▶ **YOUR INSTRUCTIONS**
Can you rescale the stretch of the records below from the line containing "left elbow: (1254, 627, -4)" through the line containing "right ankle: (1229, 716, -8)"? Rewrite each of those lines in full, keypoint name included, with every x and y pixel coordinate and every depth value multiplied by 1.2 and rounded to a whole number, halves rounded up.

[[ DATASET EXCERPTS, beginning ]]

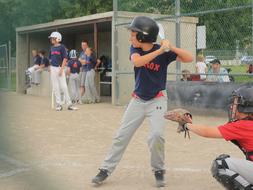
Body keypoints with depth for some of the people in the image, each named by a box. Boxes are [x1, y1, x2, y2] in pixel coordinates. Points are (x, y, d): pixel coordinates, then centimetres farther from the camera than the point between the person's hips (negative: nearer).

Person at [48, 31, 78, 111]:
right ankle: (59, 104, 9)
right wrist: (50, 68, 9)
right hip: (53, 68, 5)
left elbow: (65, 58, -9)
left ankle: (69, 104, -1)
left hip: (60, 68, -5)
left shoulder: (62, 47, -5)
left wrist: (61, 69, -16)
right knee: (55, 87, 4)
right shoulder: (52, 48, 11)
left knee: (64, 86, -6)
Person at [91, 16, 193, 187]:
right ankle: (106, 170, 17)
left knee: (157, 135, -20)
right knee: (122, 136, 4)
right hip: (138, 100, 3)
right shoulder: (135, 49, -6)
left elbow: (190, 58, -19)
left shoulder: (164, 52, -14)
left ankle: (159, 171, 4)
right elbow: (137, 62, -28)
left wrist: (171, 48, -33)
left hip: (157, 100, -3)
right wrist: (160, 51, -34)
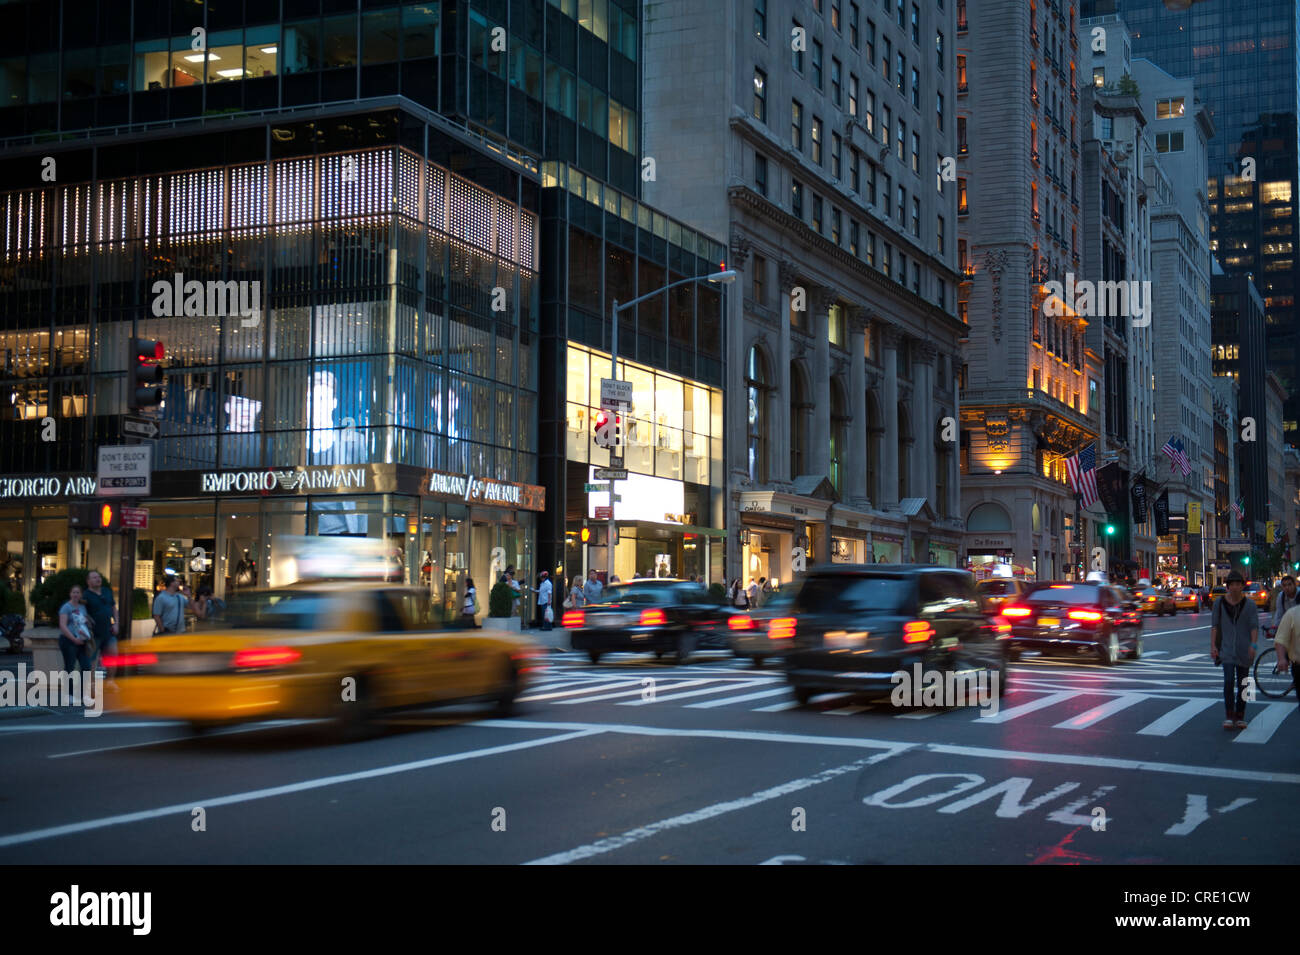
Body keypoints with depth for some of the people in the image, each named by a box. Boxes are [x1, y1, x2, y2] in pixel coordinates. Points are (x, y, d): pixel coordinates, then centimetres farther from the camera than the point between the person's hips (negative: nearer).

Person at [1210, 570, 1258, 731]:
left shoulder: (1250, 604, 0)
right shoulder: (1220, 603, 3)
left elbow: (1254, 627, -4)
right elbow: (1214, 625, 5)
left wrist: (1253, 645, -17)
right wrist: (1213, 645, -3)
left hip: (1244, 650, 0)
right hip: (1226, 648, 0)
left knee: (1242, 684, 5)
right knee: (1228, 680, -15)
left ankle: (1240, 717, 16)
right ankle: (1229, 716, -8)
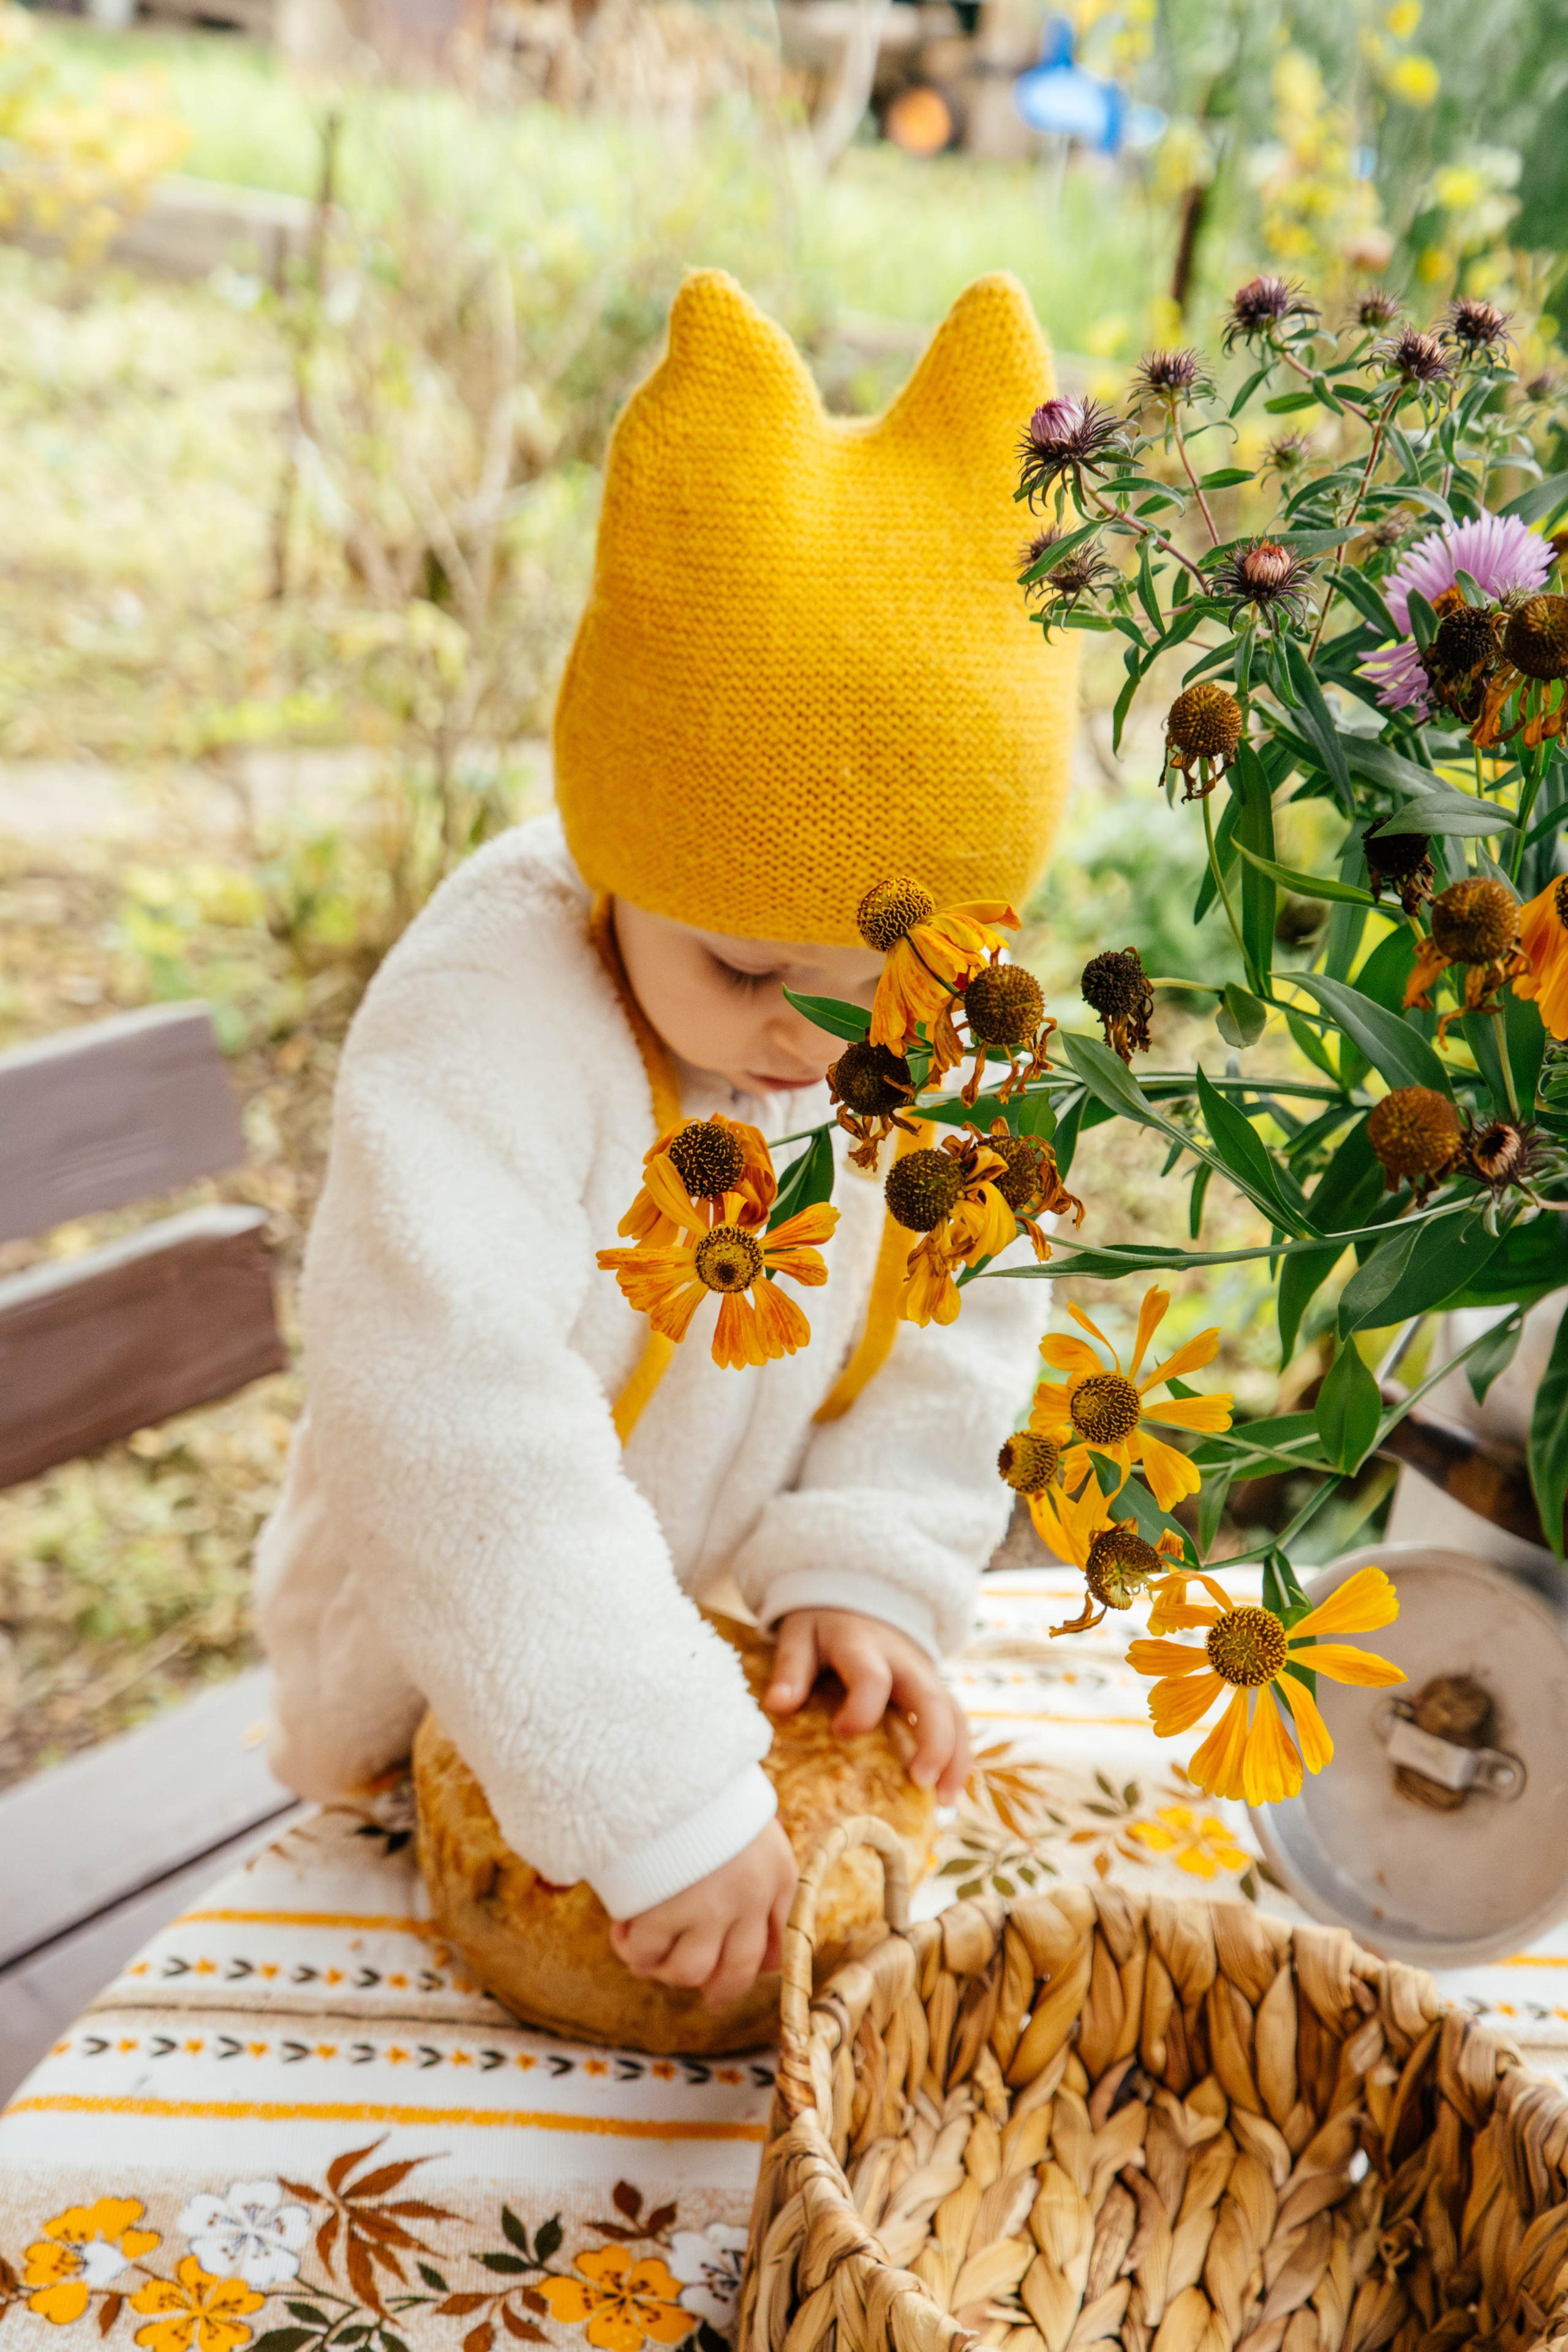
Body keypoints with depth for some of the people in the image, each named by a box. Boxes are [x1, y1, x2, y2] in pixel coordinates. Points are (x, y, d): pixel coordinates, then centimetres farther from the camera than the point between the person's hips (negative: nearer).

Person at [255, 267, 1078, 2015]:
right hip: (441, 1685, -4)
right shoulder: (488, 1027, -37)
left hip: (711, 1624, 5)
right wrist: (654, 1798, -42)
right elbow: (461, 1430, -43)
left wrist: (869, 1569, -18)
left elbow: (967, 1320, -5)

[[ DATASET EXCERPTS, end ]]

▶ **SOLUTION TO THIS PROBLEM**
left elbow: (1505, 752, -5)
right elbow: (1457, 750, 6)
left wrist: (1504, 774, -20)
right wrist: (1456, 774, -4)
left hip: (1493, 780, 0)
right hip: (1471, 778, 0)
left knee: (1490, 821, 6)
right knee: (1474, 816, -18)
left ankle: (1488, 860, 19)
right ankle: (1475, 859, -10)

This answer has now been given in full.